Day 6: Czech Republic — When the Trolls Came Up Short

FIMI Frontier

The paradox of a successful operation that failed

On the evening of October 4, 2025, as confetti fell at ANO party headquarters in Prague, two very different stories were unfolding. The first was a political earthquake: billionaire Andrej Babiš had returned to power with 34.5 percent of the vote, ending four years of pro-Western governance under Petr Fiala. The second story was quieter but no less significant — the pro-Russian fringe parties that a coordinated TikTok operation had worked to amplify had dramatically underperformed.

The Czech parliamentary election offers a paradox for students of foreign information manipulation. By every technical measure, the operation was sophisticated. Yet the parties it explicitly supported — those calling for Czech withdrawal from NATO and the European Union — fell short of expectations. The far-right SPD received just 7.8 percent, down from pre-election polls suggesting 13 percent. The far-left Stačilo!, built around the Communist Party, failed to clear the 5 percent threshold entirely.¹ The trolls had come, but they had come up short.

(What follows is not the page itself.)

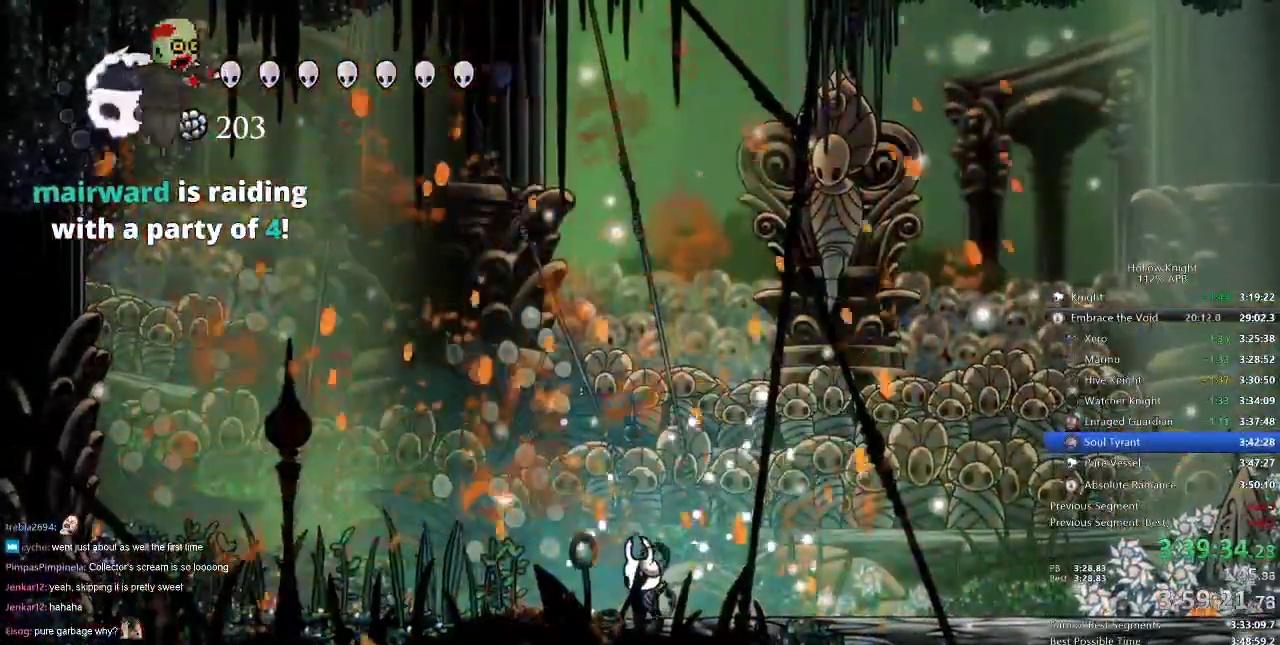
{"keys": ["heal"], "events": []}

The architecture of amplification

In late September 2025, Online Risk Labs, a newly formed group of Czech analysts, published findings that would frame the final weeks of the campaign. They had identified 286 anonymous TikTok accounts operating as a coordinated network — liking, sharing, and commenting on each other’s posts within seconds to game the platform’s recommendation algorithm.² The collective reach was staggering: between 5 and 9 million views per week, exceeding the combined audience of all mainstream party leaders on the platform.

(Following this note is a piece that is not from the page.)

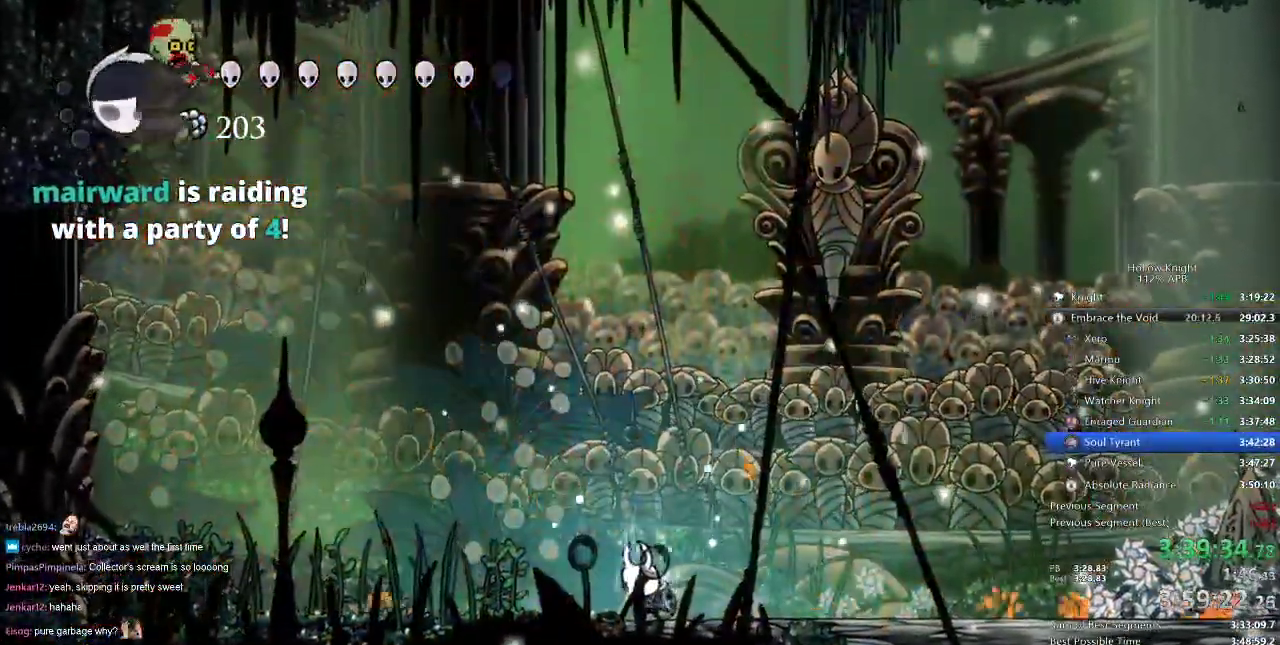
{"keys": ["heal"], "events": []}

The mechanism was elegant in its simplicity. TikTok’s algorithm prioritizes content based on early engagement signals. When dozens of accounts simultaneously interact with a video in the first moments after posting, the platform interprets this as genuine interest and pushes the content into the “For You” feeds of real users. Some clips gained hundreds of thousands of views within hours, creating the impression of organic public enthusiasm where none existed.³

But the Czech Security Information Service (BIS) went further. In a report delivered to the president and prime minister just days before the vote, intelligence officials identified nearly 1,000 accounts promoting pro-Russian narratives.⁴ The content glorified Vladimir Putin, spread disinformation justifying Russian aggression against Ukraine, and appeared in Czech, Slovak, and Russian — sometimes accompanied by Russian music. The network operated in layers: a handful of “content creators” generating original videos, supported by more than 250 accounts that reposted and amplified them.

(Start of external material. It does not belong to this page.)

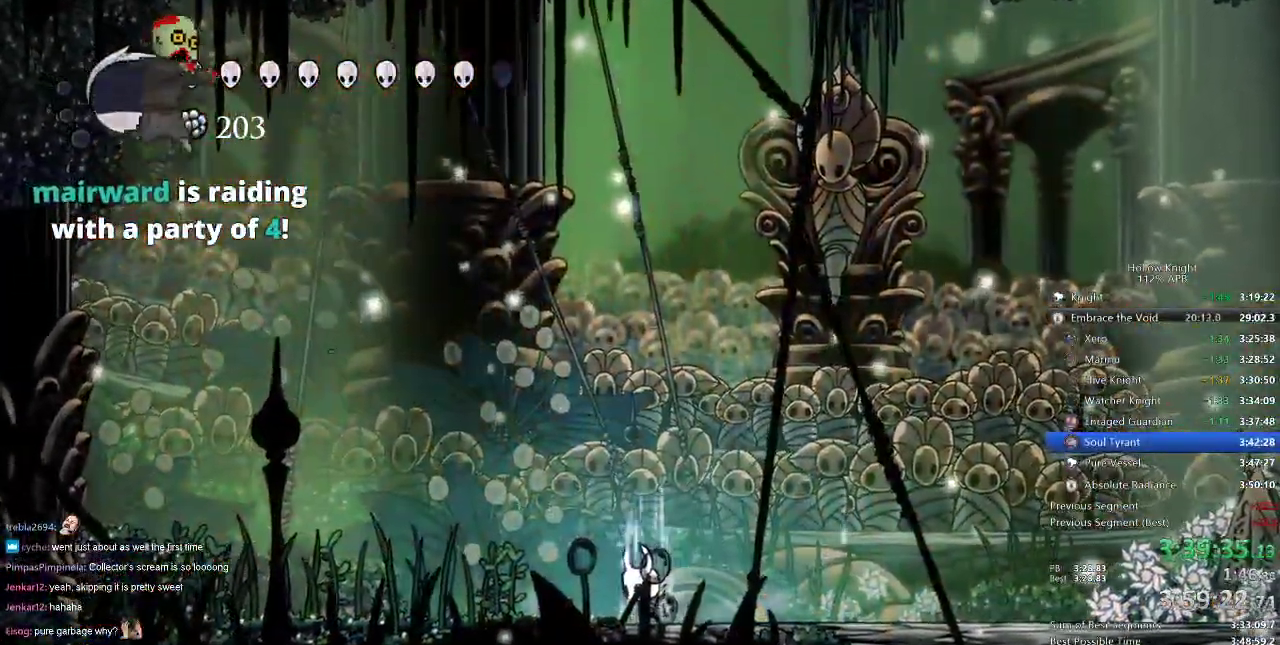
{"keys": [], "events": [[401, "heal", "up"]]}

What made TikTok particularly vulnerable was its user demographics. More than 2 million Czechs use the platform, with the majority aged 18-24 — first-time voters particularly susceptible to algorithmic manipulation based on early engagement.⁵

The broader information landscape

TikTok was only one front. The Country Election Risk Assessment (CERA), published by a consortium including GLOBSEC, the Institute for Strategic Dialogue, and Debunk.org, documented a comprehensive ecosystem of foreign information manipulation targeting Czech voters.⁶

Russia remained the central external actor, but China’s role was increasingly visible. Both exploited Telegram networks, disinformation portals, and coordinated social media accounts to spread distrust, voter apathy, and anti-Western narratives. The Pravda network — first identified by France’s VIGINUM in 2014 — had expanded to more than 200 country-specific subdomains, with Czech content appearing regularly. Websites translated directly from Russian state media. Bots impersonated candidates. The lines between fact and fiction blurred systematically.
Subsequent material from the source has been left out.